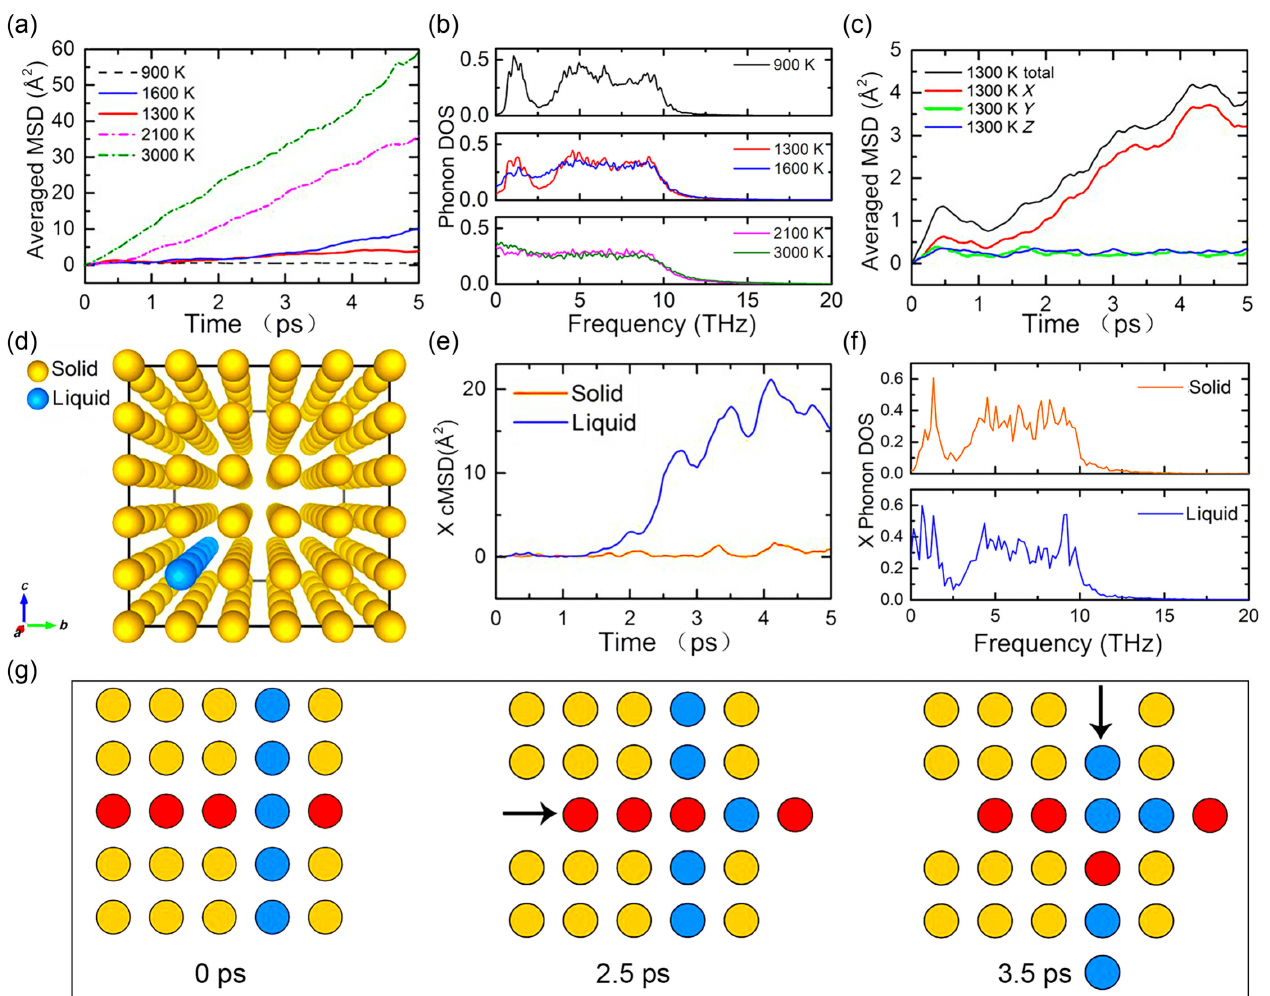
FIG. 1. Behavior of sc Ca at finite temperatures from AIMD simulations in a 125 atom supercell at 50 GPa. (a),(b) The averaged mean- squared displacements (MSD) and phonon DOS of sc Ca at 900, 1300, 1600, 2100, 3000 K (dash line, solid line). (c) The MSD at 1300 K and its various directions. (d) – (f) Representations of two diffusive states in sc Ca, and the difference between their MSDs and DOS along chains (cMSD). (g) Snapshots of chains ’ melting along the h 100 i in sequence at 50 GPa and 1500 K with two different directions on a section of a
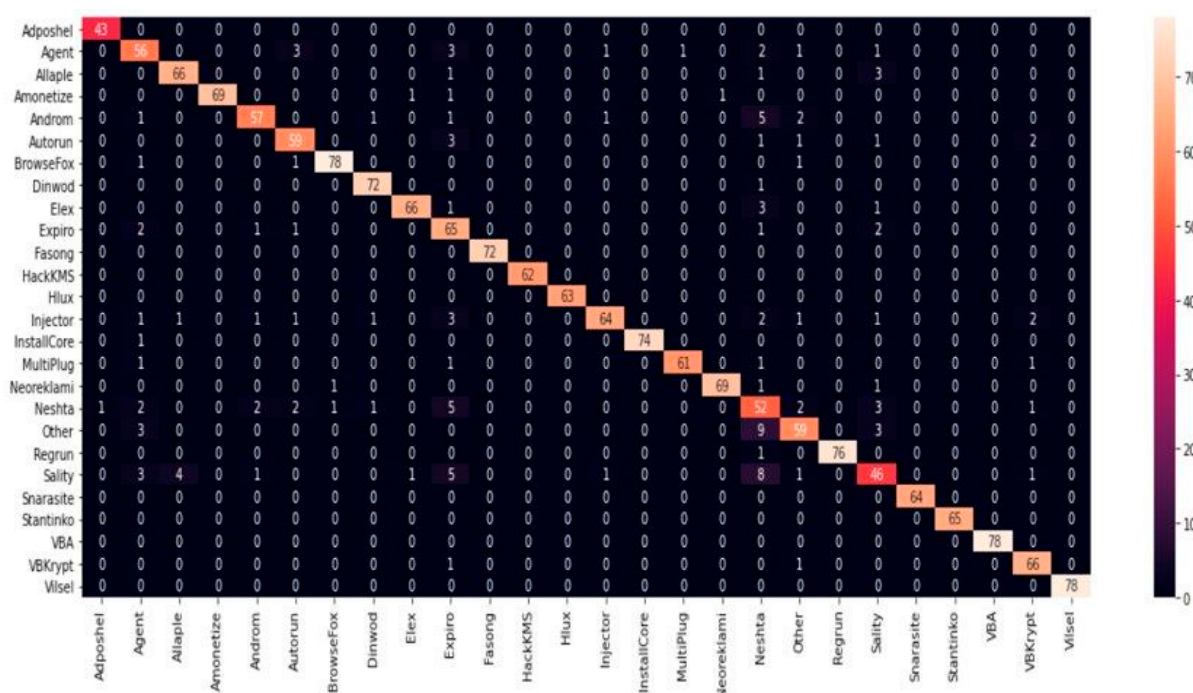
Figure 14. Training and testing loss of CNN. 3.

* * *

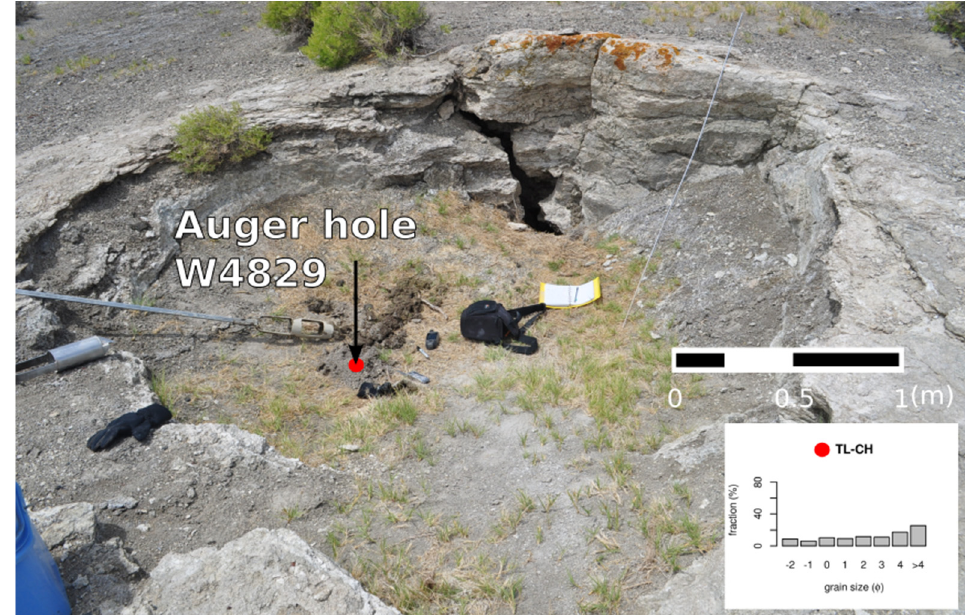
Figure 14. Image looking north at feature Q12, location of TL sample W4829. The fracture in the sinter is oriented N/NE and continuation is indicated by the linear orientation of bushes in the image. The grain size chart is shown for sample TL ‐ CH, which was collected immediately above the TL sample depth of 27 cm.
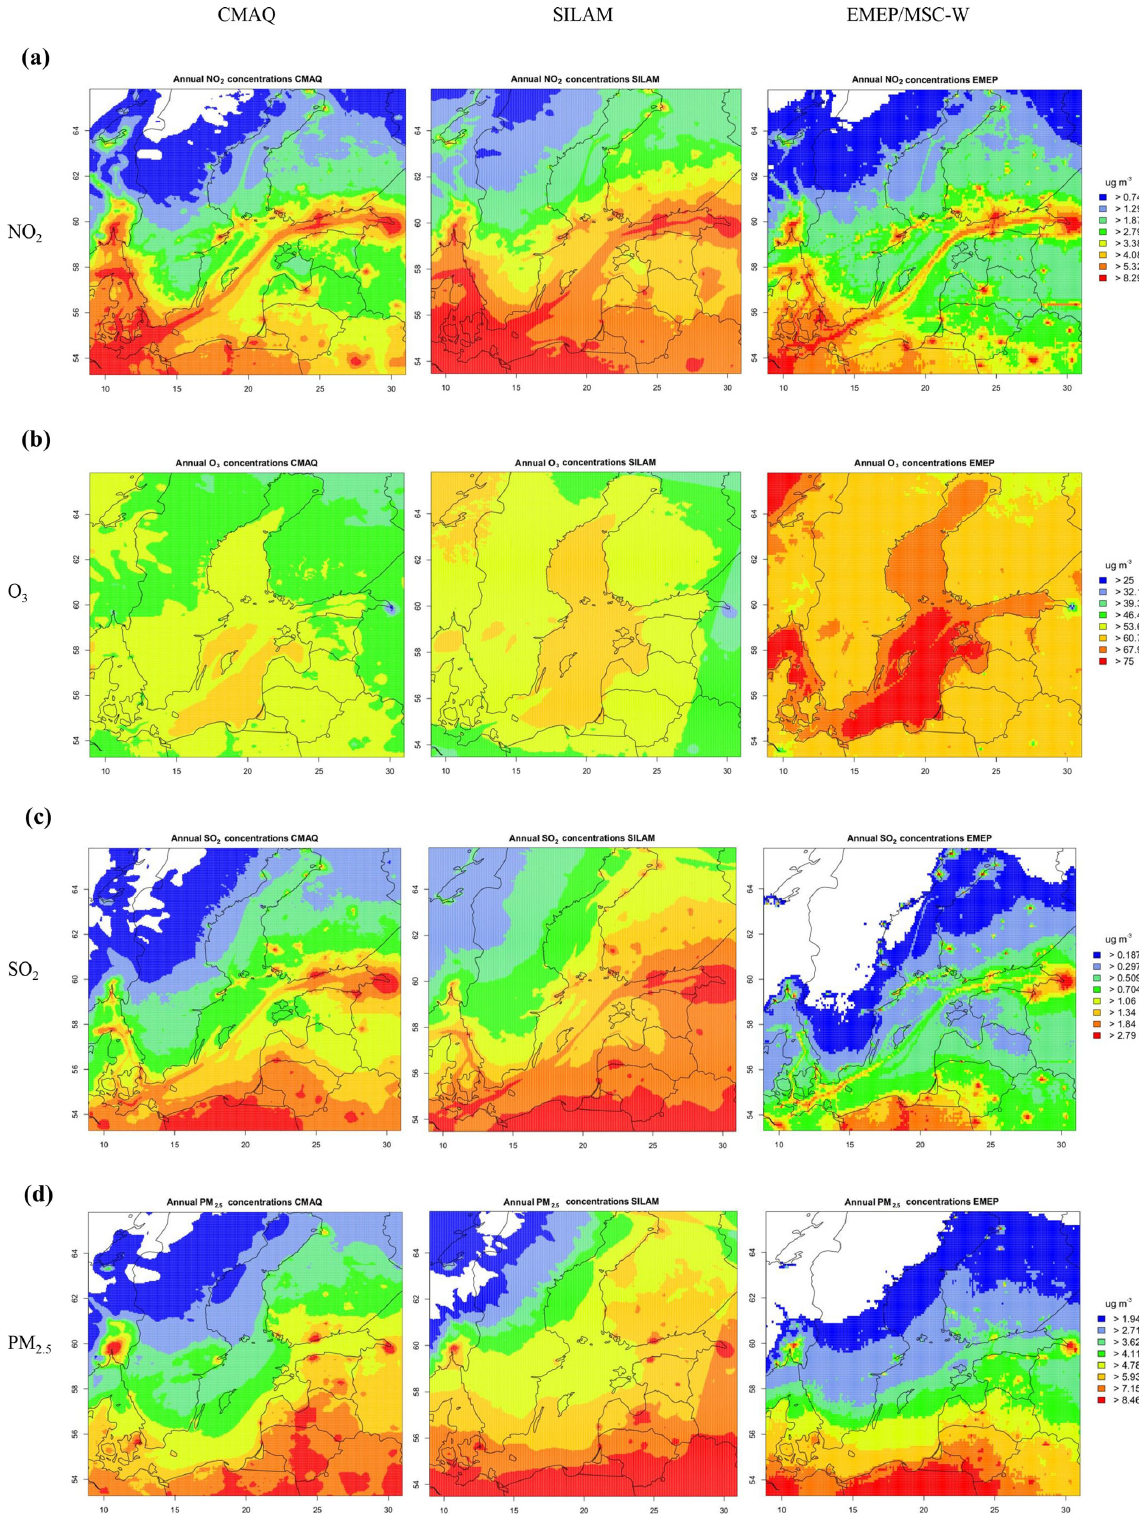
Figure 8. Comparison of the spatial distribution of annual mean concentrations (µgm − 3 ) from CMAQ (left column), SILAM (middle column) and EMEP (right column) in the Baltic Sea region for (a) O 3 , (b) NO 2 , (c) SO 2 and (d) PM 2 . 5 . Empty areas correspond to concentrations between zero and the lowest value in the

==

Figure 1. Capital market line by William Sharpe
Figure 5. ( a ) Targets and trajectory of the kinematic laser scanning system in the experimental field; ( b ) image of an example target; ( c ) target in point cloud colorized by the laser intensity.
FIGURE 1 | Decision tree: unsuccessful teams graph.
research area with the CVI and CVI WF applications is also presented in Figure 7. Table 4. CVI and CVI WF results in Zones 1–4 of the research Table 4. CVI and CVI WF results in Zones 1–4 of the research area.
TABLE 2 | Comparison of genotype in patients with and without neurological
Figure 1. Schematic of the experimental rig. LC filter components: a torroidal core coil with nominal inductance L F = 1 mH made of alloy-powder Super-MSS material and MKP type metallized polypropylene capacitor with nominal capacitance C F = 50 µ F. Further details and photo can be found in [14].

**TRY IT:**
Copy exactly the lines of the listing above between the one holding "FIG. 1. Behavior" and the one holding "Figure 14. Training", inclusive; omit all pictures.

**OUTPUT BELOW:**
FIG. 1. Behavior of sc Ca at finite temperatures from AIMD simulations in a 125 atom supercell at 50 GPa. (a),(b) The averaged mean- squared displacements (MSD) and phonon DOS of sc Ca at 900, 1300, 1600, 2100, 3000 K (dash line, solid line). (c) The MSD at 1300 K and its various directions. (d) – (f) Representations of two diffusive states in sc Ca, and the difference between their MSDs and DOS along chains (cMSD). (g) Snapshots of chains ’ melting along the h 100 i in sequence at 50 GPa and 1500 K with two different directions on a section of a
Figure 14. Training and testing loss of CNN. 3.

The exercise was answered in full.